In November, 1968, I considered that “the Yellow Terror” was completed and I commenced competing in many Club Rallies but always to the jokes of many people which incidentally we T-Ford owners must put up with. But what a car it has been – I din not know it would have so much character and appeal. As soon as it was put on the road it became a sexy, sporty car which captured the imagination of everyone and besides looking sporty it is sporty and sexy – half a bonnet for ventilation it has one load of power, a quick take off and will get to 60 m.p.h. well inside a minute. I have never changed out of top gear on any hill in Australia or New Zealand over the past ten years!!!!

Of course you have to be born either rich or lucky and I am afraid I am endowed with the latter because one day the telephone rang and the conversation went like this –

“Mr. Jacobs, you don’t know me but my name is Eric Lang and I am interested in buying a Veteran T-Model Ford and I would like some advice on how much to pay for it etc. etc. etc.

Over a period of years I have had dozens of conversations like this and sat back in my chair and tried to appear interested even tho’ I was busy as how can you value a 60 y.o. car over the telephone. I therefore appeared as interested as possible to this “nut”. I asked him some questions about the car and asked if it had any accessory gear to make it more valuable and he replied –

“It has racing T-Model Ford wire wheels”.

I immediately came to life – this was no “nut” I was talking to but a man who had to be respected and from my many queries I was assured they were genuine Ford racing Fronty wheels. I convinced him that they were the wrong type for his car!! and the club frowned on anything not original for a roadster type of car. So over the telephone we did a deal of his wheels for my wooden ones, plus my friendship. Eric Lang certainly got a good deal!!!!
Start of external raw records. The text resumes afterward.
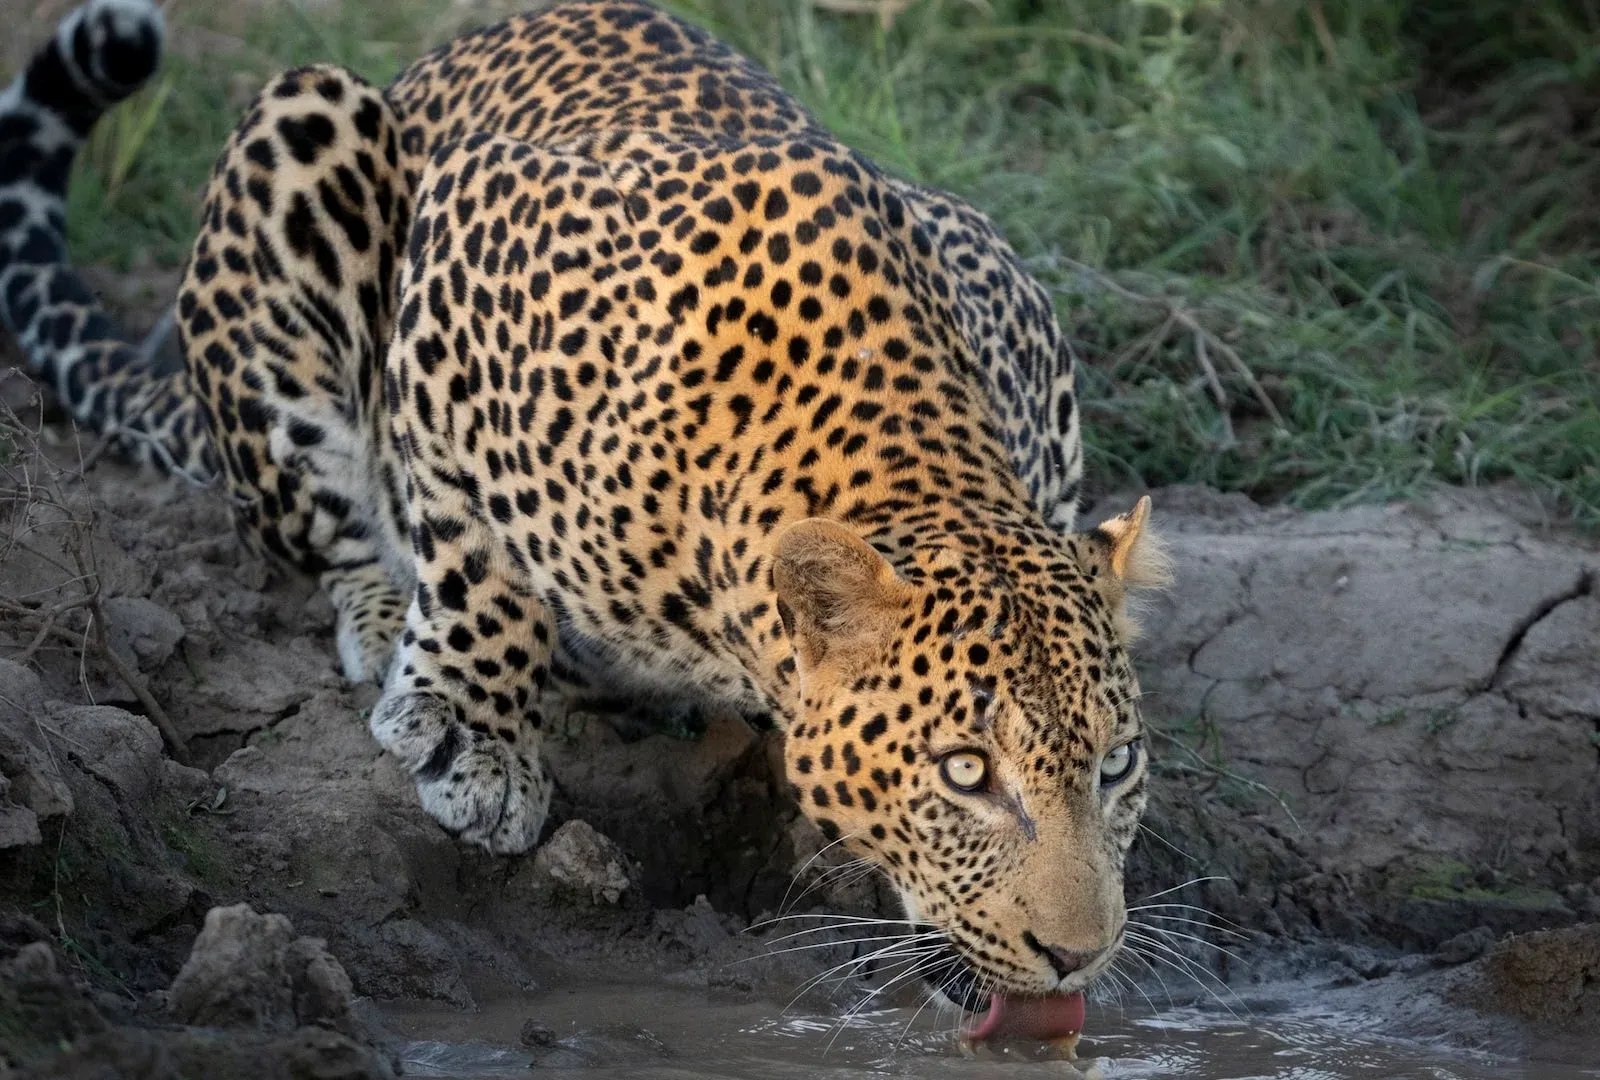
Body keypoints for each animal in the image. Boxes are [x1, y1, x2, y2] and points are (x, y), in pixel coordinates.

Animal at [0, 0, 1171, 1036]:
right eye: (966, 773)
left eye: (1115, 766)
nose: (1080, 954)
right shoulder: (461, 259)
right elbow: (477, 557)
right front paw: (473, 732)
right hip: (303, 133)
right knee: (319, 524)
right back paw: (394, 624)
Joking aside, since then Eric, his wife Peg and I have been great friends.

Since 1968, the Fronty has proved a long distance runner. It has been on three International Rallies, six National Rallies and many long distance runs throughout New South Wales. Perhaps its greatest achievement was to drive from Sydney to Perth in 1973. I suppose if I count the many Katoomba, Canberra and Newcastle smaller runs, the Fronty has driven well over 30,000 miles – it must have because Ken Moss has supplied it with three sets of tyres.

Yes, I am afraid I must agree with my fellow Members, it is an “a beast” but is has given me and a lot of other people a lot of pleasure.